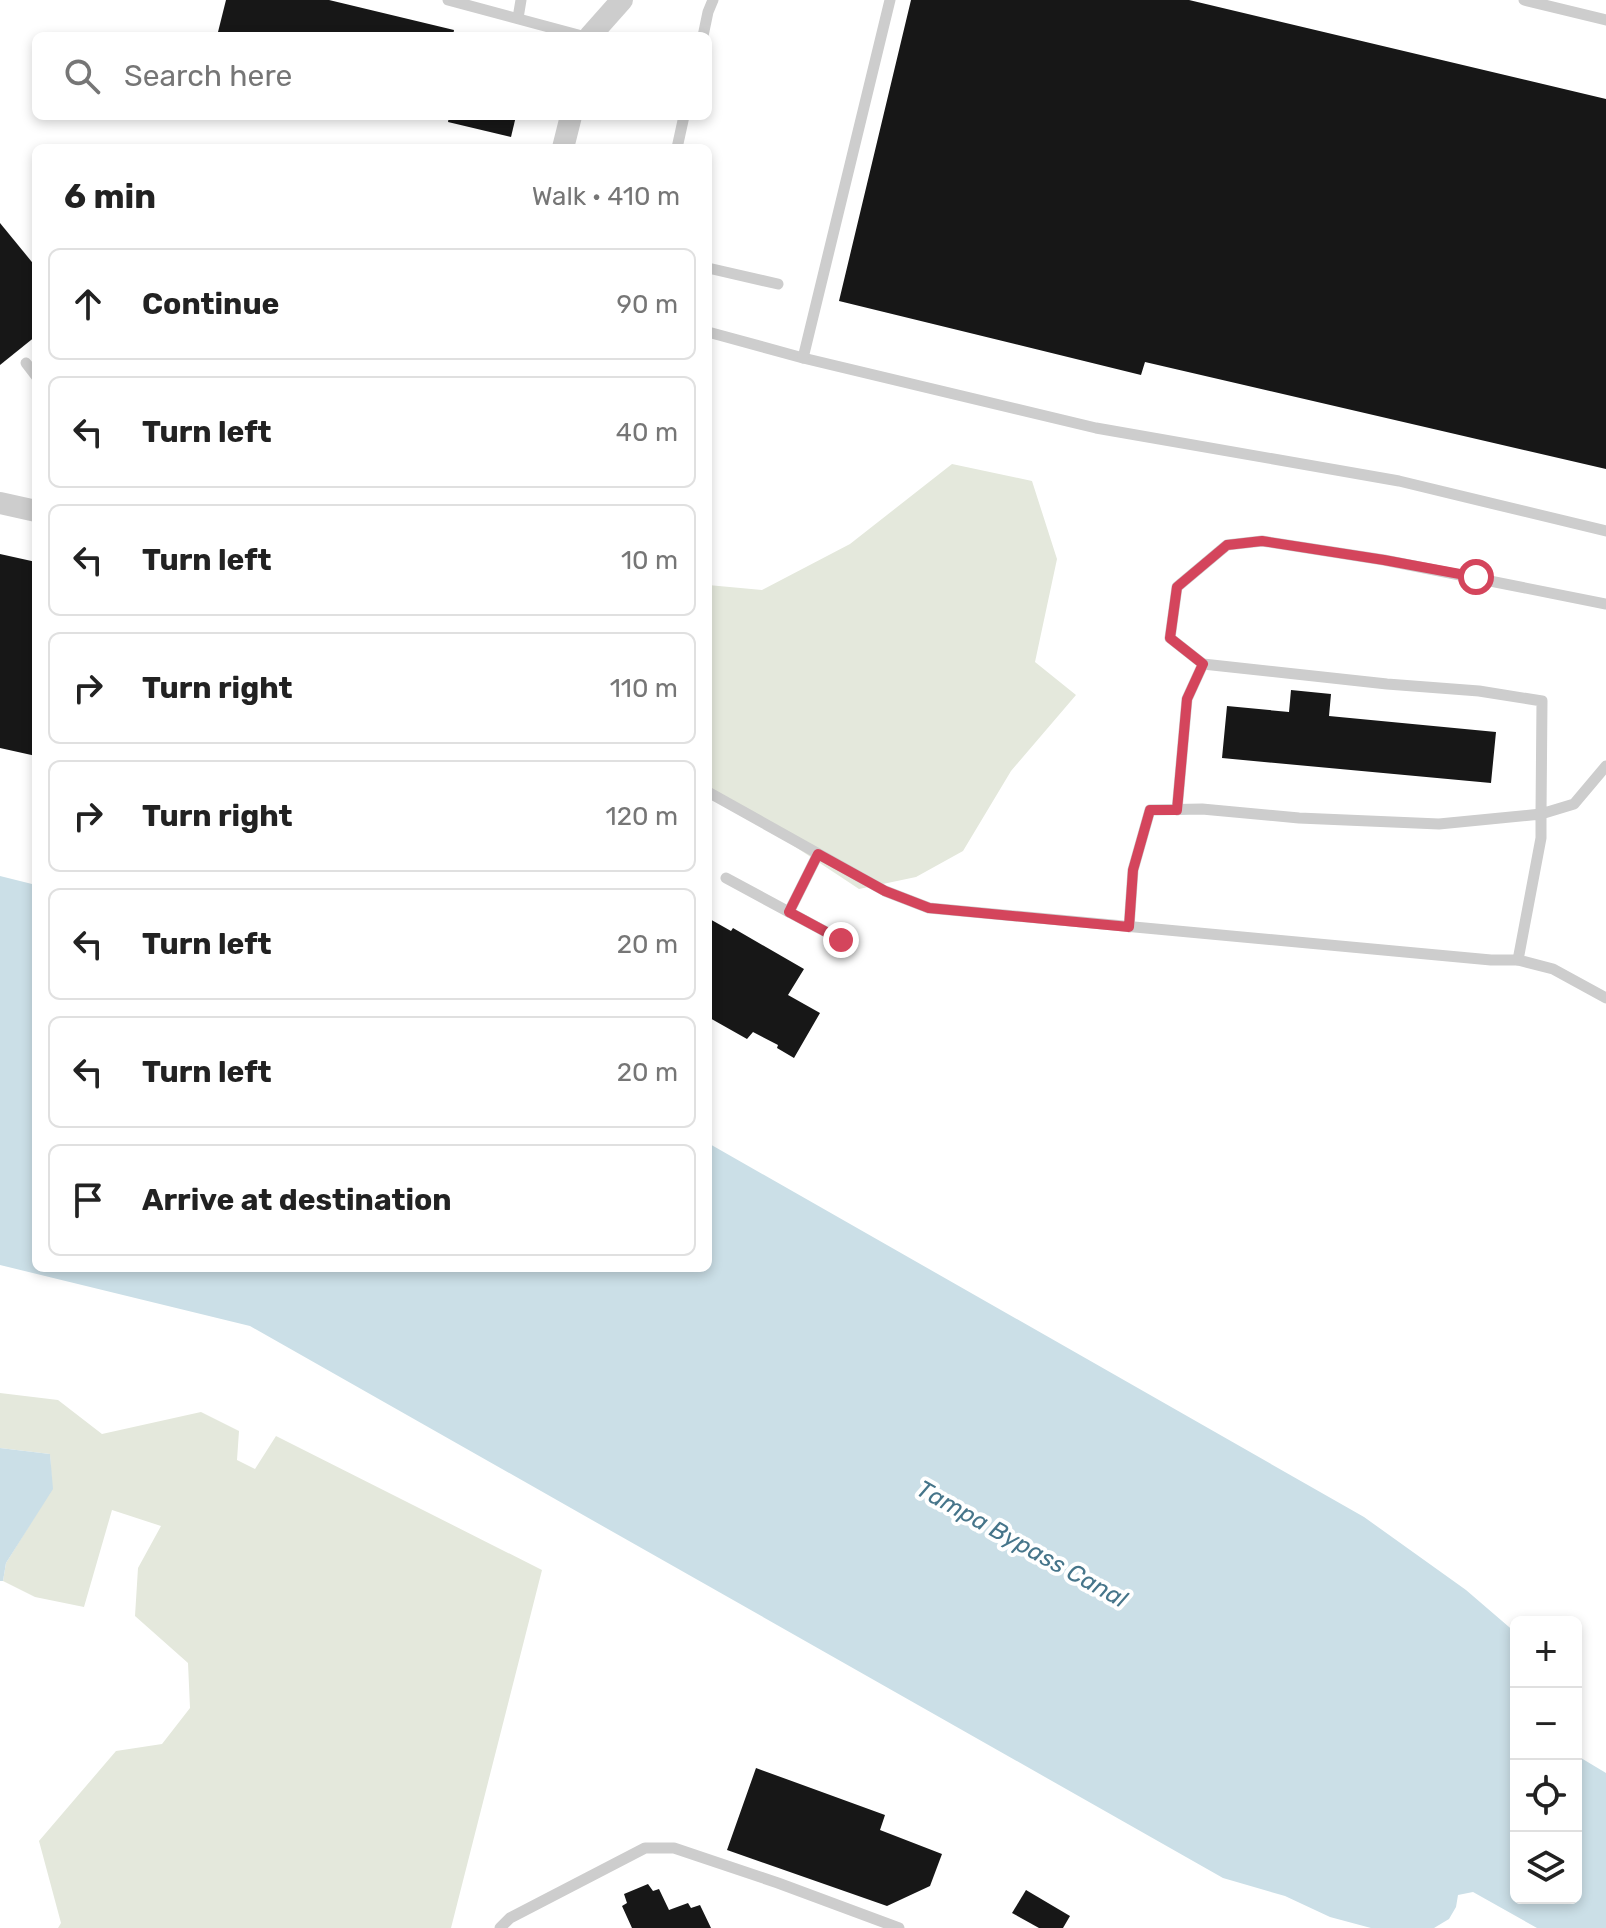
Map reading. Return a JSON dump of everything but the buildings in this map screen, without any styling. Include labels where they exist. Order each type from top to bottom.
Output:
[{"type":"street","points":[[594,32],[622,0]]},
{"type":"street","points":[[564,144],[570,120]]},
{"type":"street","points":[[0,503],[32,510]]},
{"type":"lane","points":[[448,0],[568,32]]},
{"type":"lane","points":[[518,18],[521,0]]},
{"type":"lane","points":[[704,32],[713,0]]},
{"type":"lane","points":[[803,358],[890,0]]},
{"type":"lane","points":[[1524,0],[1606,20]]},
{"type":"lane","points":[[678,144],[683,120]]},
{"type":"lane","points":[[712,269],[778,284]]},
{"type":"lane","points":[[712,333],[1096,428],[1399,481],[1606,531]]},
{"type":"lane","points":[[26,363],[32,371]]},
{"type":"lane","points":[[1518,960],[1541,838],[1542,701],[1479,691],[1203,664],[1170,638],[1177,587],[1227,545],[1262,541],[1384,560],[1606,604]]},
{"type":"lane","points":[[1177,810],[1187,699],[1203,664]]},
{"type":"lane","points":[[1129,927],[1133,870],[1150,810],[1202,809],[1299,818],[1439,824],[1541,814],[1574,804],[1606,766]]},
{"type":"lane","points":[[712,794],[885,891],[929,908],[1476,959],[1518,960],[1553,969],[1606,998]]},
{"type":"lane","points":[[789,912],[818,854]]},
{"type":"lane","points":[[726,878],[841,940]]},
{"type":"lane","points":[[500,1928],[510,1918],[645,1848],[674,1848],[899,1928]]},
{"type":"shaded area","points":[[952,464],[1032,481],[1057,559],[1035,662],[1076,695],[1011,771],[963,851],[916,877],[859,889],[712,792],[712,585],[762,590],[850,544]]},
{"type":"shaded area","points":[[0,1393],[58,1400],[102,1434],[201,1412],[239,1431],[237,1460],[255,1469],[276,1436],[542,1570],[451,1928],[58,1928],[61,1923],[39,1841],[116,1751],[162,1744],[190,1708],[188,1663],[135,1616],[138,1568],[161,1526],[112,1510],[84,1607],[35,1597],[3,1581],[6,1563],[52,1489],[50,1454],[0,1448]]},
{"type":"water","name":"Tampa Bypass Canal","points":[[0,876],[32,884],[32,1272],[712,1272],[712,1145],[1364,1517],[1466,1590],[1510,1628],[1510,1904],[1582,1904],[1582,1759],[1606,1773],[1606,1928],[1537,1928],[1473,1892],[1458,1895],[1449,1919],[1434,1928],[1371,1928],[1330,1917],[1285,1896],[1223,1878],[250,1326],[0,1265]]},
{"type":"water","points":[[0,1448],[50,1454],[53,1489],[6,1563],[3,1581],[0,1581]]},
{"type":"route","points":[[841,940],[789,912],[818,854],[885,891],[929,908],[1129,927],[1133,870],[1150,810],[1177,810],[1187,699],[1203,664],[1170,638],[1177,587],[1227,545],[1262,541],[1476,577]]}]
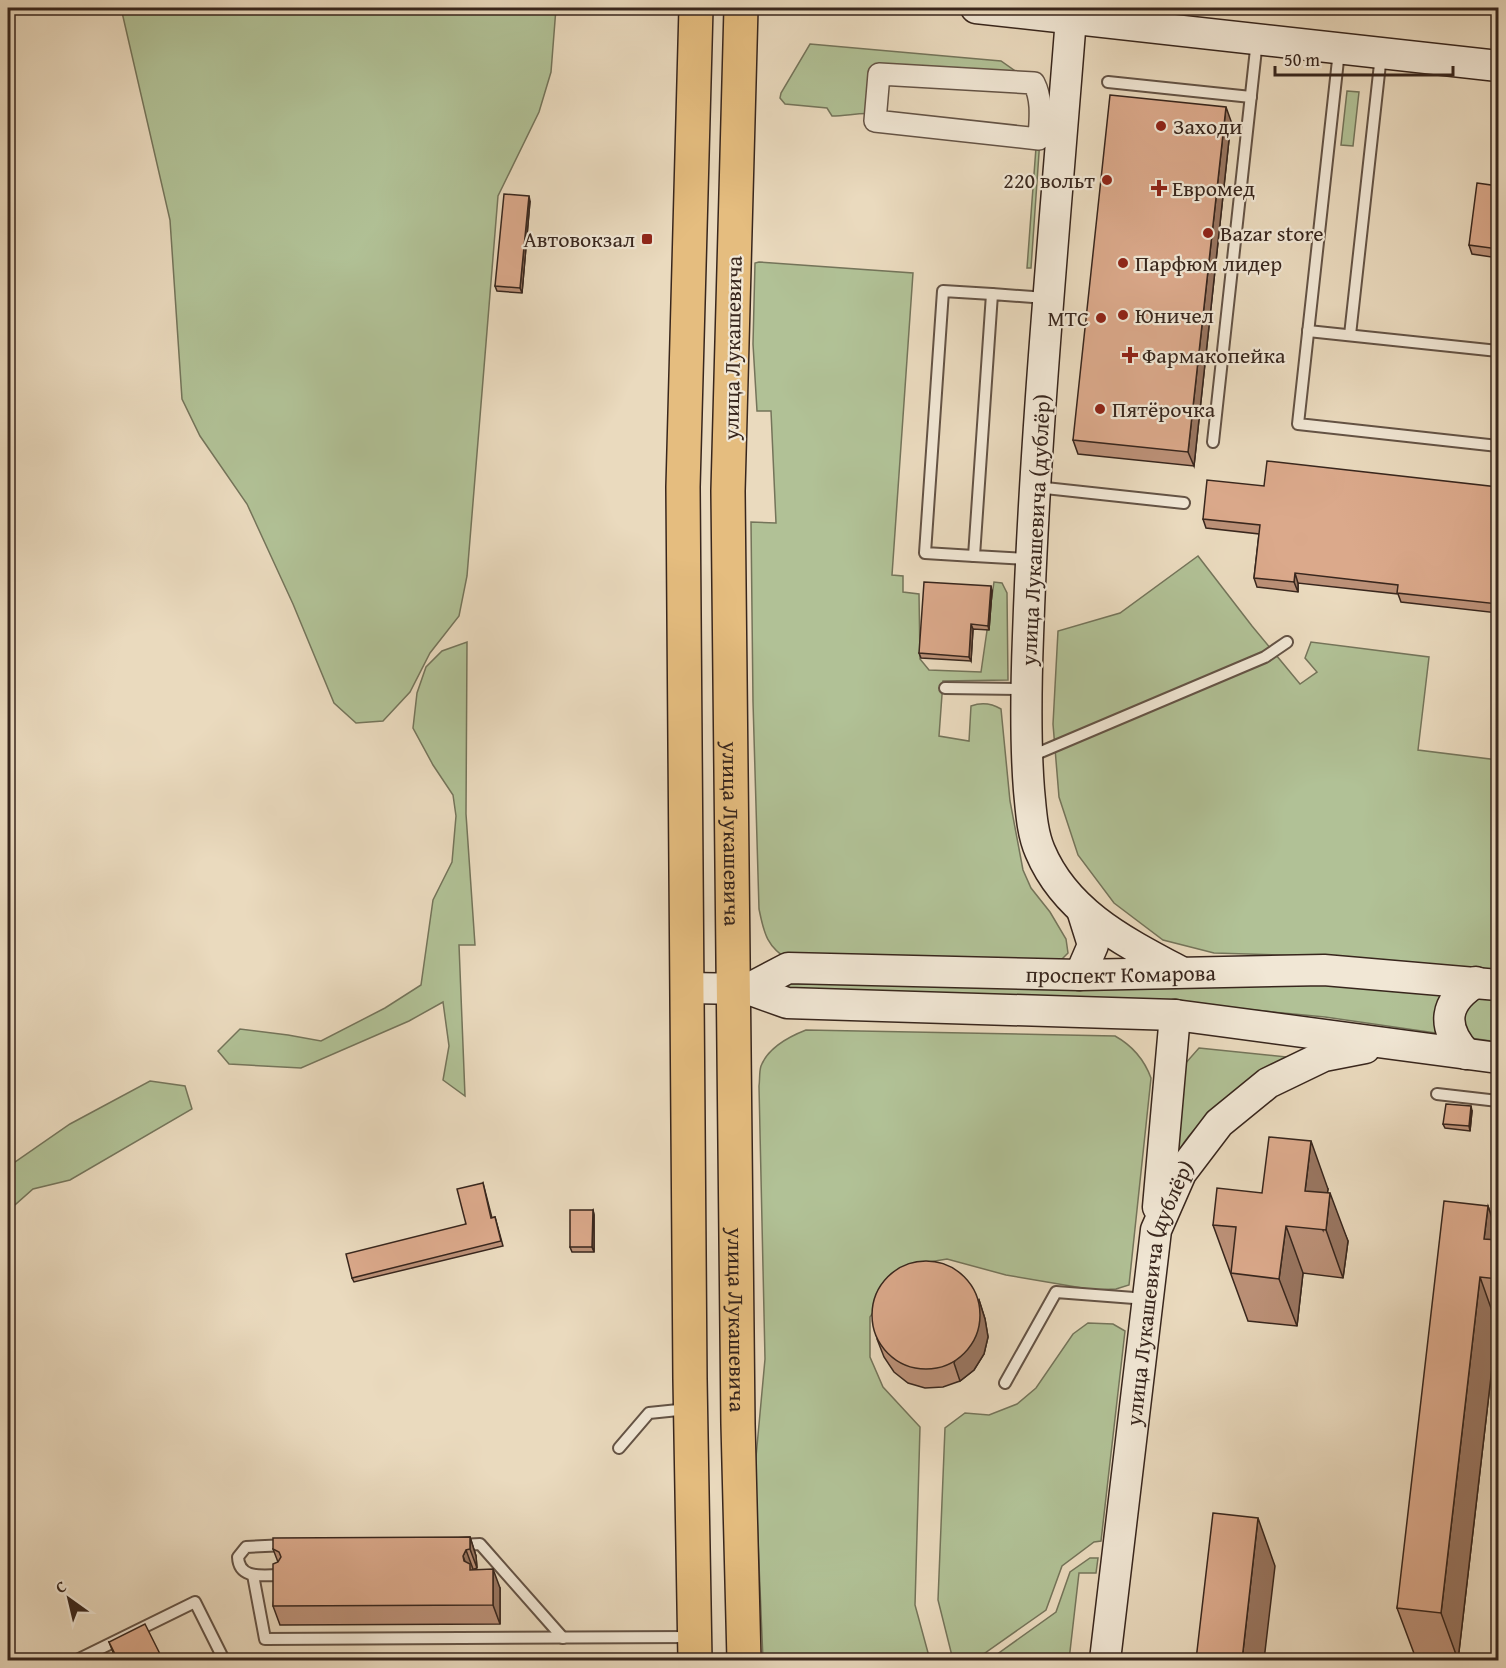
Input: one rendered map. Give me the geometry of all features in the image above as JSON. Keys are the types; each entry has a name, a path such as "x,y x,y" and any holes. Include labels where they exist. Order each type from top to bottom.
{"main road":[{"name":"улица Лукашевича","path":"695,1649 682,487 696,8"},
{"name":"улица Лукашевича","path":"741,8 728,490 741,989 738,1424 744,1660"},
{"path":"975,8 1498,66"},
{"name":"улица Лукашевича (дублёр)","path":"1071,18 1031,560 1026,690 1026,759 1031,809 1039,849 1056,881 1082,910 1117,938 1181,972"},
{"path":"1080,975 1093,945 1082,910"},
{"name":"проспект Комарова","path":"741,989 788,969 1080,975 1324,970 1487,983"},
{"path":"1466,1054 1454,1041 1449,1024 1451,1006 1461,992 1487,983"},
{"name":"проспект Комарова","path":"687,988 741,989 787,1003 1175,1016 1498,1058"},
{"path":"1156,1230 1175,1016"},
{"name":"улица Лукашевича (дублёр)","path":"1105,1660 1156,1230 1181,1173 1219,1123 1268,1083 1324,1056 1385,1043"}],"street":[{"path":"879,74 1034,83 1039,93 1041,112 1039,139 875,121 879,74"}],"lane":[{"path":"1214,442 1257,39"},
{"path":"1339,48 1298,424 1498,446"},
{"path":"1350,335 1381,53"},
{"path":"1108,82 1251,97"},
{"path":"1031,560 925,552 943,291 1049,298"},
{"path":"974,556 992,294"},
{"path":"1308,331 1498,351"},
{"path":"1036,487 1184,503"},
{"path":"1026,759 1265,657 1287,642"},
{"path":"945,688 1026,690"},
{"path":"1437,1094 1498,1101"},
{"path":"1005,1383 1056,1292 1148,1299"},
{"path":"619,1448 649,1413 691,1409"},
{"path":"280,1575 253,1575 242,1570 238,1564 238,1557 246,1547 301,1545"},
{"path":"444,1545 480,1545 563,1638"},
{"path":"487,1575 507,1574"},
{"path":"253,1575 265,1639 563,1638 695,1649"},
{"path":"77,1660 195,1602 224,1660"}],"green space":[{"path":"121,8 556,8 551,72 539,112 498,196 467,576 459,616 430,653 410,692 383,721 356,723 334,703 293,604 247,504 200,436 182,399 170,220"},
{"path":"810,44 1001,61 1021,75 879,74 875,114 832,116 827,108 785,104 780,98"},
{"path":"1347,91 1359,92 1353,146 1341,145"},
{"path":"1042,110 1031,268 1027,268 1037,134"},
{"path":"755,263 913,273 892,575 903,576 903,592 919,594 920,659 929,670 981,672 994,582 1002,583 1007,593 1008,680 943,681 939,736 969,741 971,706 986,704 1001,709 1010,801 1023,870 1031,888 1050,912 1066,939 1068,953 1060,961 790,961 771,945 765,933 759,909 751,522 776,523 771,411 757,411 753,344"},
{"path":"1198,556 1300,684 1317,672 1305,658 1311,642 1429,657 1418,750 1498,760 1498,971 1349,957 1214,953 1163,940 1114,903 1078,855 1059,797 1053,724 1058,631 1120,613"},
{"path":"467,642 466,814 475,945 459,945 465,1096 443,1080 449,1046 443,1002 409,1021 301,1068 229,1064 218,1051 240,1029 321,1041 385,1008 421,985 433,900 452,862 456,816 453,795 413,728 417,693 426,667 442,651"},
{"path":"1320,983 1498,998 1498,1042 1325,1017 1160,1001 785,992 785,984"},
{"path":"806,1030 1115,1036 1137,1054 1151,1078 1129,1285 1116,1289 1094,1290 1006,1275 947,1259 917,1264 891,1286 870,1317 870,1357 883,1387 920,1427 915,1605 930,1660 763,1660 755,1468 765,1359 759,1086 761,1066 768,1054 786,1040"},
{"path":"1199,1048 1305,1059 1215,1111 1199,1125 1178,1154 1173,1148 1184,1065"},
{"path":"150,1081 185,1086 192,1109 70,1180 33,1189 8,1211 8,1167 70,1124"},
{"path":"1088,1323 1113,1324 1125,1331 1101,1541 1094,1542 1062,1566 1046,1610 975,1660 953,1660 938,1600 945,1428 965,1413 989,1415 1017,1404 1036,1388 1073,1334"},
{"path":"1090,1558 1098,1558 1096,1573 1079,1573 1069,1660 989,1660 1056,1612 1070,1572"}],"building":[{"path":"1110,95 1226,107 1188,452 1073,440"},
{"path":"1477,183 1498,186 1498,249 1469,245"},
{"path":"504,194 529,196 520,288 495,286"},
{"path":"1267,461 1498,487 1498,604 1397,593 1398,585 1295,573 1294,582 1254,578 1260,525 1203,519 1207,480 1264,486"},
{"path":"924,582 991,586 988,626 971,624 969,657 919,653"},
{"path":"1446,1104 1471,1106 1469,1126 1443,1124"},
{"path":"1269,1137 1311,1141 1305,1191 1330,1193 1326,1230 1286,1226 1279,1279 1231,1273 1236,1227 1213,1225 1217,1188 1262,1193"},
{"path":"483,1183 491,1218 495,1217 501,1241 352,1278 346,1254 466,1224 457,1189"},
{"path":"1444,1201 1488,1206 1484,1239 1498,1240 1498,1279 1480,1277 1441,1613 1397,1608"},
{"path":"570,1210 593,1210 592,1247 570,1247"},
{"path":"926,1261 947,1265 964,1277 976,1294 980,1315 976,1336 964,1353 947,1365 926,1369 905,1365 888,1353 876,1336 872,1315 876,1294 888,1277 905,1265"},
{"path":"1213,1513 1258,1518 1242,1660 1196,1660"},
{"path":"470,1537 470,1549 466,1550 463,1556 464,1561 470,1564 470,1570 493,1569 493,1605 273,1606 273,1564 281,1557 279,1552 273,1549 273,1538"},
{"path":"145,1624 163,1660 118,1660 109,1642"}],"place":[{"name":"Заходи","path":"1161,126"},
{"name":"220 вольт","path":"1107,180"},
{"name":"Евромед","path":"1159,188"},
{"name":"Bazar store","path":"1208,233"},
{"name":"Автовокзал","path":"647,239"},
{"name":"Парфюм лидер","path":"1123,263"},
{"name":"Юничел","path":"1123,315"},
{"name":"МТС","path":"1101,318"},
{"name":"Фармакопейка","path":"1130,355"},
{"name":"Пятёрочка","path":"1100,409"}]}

• • • •

The required output is a copy of each line in the records where the string "from" occurs.

Map reading. Return a JSON dump of everything but the buildings in this map screen, without any styling. Include labels where they exist. Order each type from top to bottom.
Input: one rendered map. Give me the geometry of all features in the image above as JSON. Keys are the types; each entry has a name, a path such as "x,y x,y" and any holes. Include labels where they exist. Order each type from top to bottom.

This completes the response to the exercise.